- ZITIERTER TEXTAUSZUG
Er war erst 19 Jahre alt. In mancher Augen ein Jungspund, zu unerfahren und vielleicht noch etwas zu grün hinter den Ohren für die ihm anvertraute Position. Rudolf Tschirk, ein Tennis-Landesmeister, der gerade erst nach Neufeld an der Leitha gekommen ist, um seinem Sport nachzugehen, wird vom späteren Bürgermeister auf die offene Stelle des Amtsleiters der Gemeinde aufmerksam gemacht, bewirbt sich und sitzt schon bald mit großer Verantwortung im Gemeindeamt.

Seitdem sind mehrere Jahrzehnte vergangen. Rudolf Tschirk ist nach wie vor der Oberamtsrat der Gemeinde Neufeld an der Leitha und damit auch der Leiter des Gemeindeamtes. Dieses Portrait beschreibt die Anfangsjahre seiner Tätigkeit und berichtet über Höhen und Tiefen sowie momentane und zukünftige Herausforderungen.

- ERFASSTE DATEN
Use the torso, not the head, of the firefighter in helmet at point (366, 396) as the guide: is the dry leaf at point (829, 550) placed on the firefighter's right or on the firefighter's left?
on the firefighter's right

- AUFGABENLISTE
**1.** Fasse den Absatz des Textauszugs über Rudolf Tschirk, der mit „Er war erst 19 Jahre alt“ beginnt, als kurze Stichpunktliste zusammen.
**2.** Setze den Textauszug über Rudolf Tschirk nach seinem letzten Satz fort.

- LÖSUNGEN
**1.**
- Rudolf Tschirk war erst 19 Jahre alt und Tennis-Landesmeister.
- Er war gerade nach Neufeld an der Leitha gekommen, um seinem Sport nachzugehen.
- Manchen galt er als zu jung und unerfahren für die Position.
- Der spätere Bürgermeister machte ihn auf die offene Stelle des Amtsleiters der Gemeinde aufmerksam.
- Er bewarb sich und trug bald große Verantwortung im Gemeindeamt.

**2.**
© Isabel Stumfol

Anfangs war es ein Kampf, erzählt er. Er musste lernen sich durchzusetzen. Er musste sich anderen Kolleg*innen gegenüber beweisen und sich so deren Respekt langsam erarbeiten. Eine der größten Herausforderungen am Anfang seiner Karriere waren aber nicht planerische oder politische, sondern die „Das-haben-wir-immer-schon-so-gemacht.“-Einstellung. Dieser versuchte er entgegenzutreten und neue Ideen einzubringen. Seine Kolleg*innen merkten schnell, dass es sich bei Rudolf um einen motivierten Macher handelte, der sich nicht unterkriegen lässt.

Er hat sich seine umfangreiche Erfahrung im Laufe der Jahre selbst erarbeitet. Learning by doing war ein wichtiger Teil seiner täglichen Arbeit. Gerne hätte er in jungen Jahren studiert, das war aber zur damaligen Zeit finanziell nicht möglich. Seine Arbeit als Amtsleiter war für ihn Ersatz für die universitäre Ausbildung. Seine Aufgabenbereiche reichen vom Anstellen der Mitarbeiter*innen, dem Kalkulieren von Kosten, dem Management von baurechtlichen Inhalten bis hin zum Trauen von Paaren.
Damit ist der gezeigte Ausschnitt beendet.